## PASSAGE PROVIDED
+===+
CHAPTER 5

Honest to God

Jeanette Winterson, Why Be Happy When You Could Be Normal? (2011)

Imagine a world in which only strangers were allowed to speak at your funeral. The person I would choose is Jeanette Winterson (born 1959). This is not just because I know my friends would enjoy her glorious accent, one which swings off final consonants like an acrobat. Reading an audio book of Why Be Happy When You Could Be Normal? she seems alive to every syllable she writes, even the painful ones which others might be tempted to skate over. She uses many short sentences but they drill deep. Yet the real reason I would choose Winterson as my stranger-eulogist is the generosity she brings to describing even those people who have hurt her. She takes risks just to understand. I salute that from the hiding place to which I often retreat, that of judgement.

Winterson and I would seem to have little in common. She is from the industrial north of England, was adopted as a baby, and was brought up in a strange and loveless environment. She is a lesbian. I encountered her when I was aspiring to become a priest and read her first novel, Oranges Are Not the Only Fruit (1985), which, based on personal experience, describes her journey to extricate herself from the clutches of a deadly and sex-denying religion. Parts of it have a tender and lyrical eroticism. Every corner of my soul was barracking for her because she was on a journey to freedom and I hoped I might be on a similar journey, however different our two paths may have looked.

My reading life has often been enlivened by writers whose world is remote from mine. In the 1980s, I spent a few days in a slum in central Java staying with the then venerable priest and novelist Romo Mangunwijaya. I was homesick for the sweet-smelling suburbs of home. Romo Mangun showed me around the squatter settlement that was his home and explained how people buried anything they had which might be of value. Normally this would mean pictures and small statues, perhaps some documents. When the authorities came through and bulldozed the settlement, a pointless activity that happened every couple of months, people could return after the carnage and salvage their few precious items. On these occasions, he would bury his Bible and rosary beads as well as the manuscript of his work in progress. He was part of his community, not superior to it. This meant sharing the tough times.
+===+
## TASK ITEM A
Could you transcribe the "Honest to God" chapter excerpt in full, from its heading to its last line?

## INPUT DATA
+===+
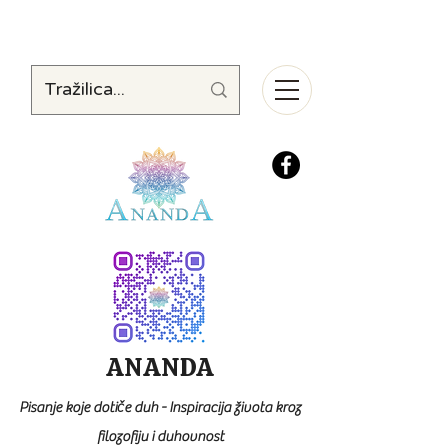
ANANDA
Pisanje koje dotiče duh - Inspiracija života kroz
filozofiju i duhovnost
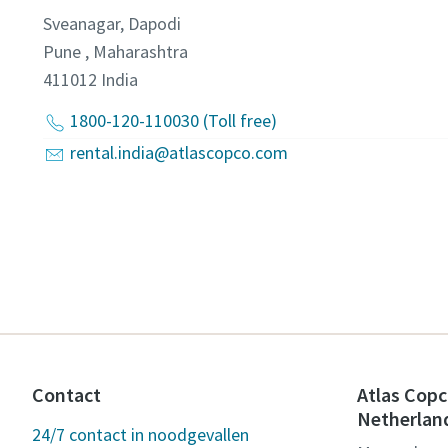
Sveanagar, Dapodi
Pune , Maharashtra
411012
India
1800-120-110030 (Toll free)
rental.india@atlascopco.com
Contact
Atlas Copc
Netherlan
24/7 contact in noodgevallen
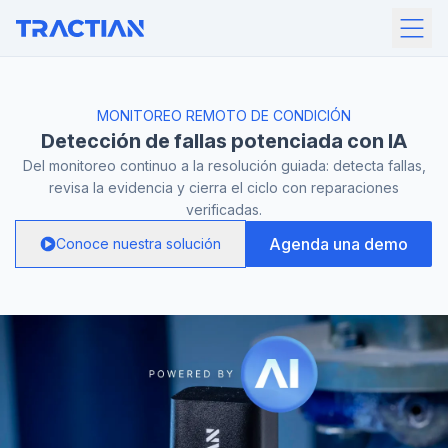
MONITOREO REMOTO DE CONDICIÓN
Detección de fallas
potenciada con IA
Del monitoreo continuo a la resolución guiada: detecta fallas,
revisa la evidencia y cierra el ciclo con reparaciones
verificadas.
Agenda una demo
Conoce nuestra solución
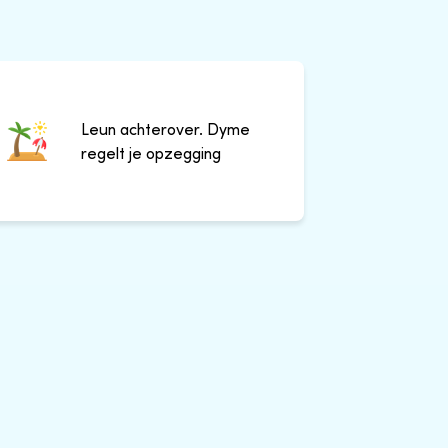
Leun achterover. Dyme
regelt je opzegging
+===+
## TASK ITEM B
Can you restate word for word the text read from all four entries that follow the chapter excerpt, leaving the pictures out of your answer?

## OUTPUT A
CHAPTER 5

Honest to God

Jeanette Winterson, Why Be Happy When You Could Be Normal? (2011)

Imagine a world in which only strangers were allowed to speak at your funeral. The person I would choose is Jeanette Winterson (born 1959). This is not just because I know my friends would enjoy her glorious accent, one which swings off final consonants like an acrobat. Reading an audio book of Why Be Happy When You Could Be Normal? she seems alive to every syllable she writes, even the painful ones which others might be tempted to skate over. She uses many short sentences but they drill deep. Yet the real reason I would choose Winterson as my stranger-eulogist is the generosity she brings to describing even those people who have hurt her. She takes risks just to understand. I salute that from the hiding place to which I often retreat, that of judgement.

Winterson and I would seem to have little in common. She is from the industrial north of England, was adopted as a baby, and was brought up in a strange and loveless environment. She is a lesbian. I encountered her when I was aspiring to become a priest and read her first novel, Oranges Are Not the Only Fruit (1985), which, based on personal experience, describes her journey to extricate herself from the clutches of a deadly and sex-denying religion. Parts of it have a tender and lyrical eroticism. Every corner of my soul was barracking for her because she was on a journey to freedom and I hoped I might be on a similar journey, however different our two paths may have looked.

My reading life has often been enlivened by writers whose world is remote from mine. In the 1980s, I spent a few days in a slum in central Java staying with the then venerable priest and novelist Romo Mangunwijaya. I was homesick for the sweet-smelling suburbs of home. Romo Mangun showed me around the squatter settlement that was his home and explained how people buried anything they had which might be of value. Normally this would mean pictures and small statues, perhaps some documents. When the authorities came through and bulldozed the settlement, a pointless activity that happened every couple of months, people could return after the carnage and salvage their few precious items. On these occasions, he would bury his Bible and rosary beads as well as the manuscript of his work in progress. He was part of his community, not superior to it. This meant sharing the tough times.

## OUTPUT B
ANANDA
Pisanje koje dotiče duh - Inspiracija života kroz
filozofiju i duhovnost
Sveanagar, Dapodi
Pune , Maharashtra
411012
India
1800-120-110030 (Toll free)
rental.india@atlascopco.com
Contact
Atlas Copc
Netherlan
24/7 contact in noodgevallen
MONITOREO REMOTO DE CONDICIÓN
Detección de fallas
potenciada con IA
Del monitoreo continuo a la resolución guiada: detecta fallas,
revisa la evidencia y cierra el ciclo con reparaciones
verificadas.
Agenda una demo
Conoce nuestra solución
Leun achterover. Dyme
regelt je opzegging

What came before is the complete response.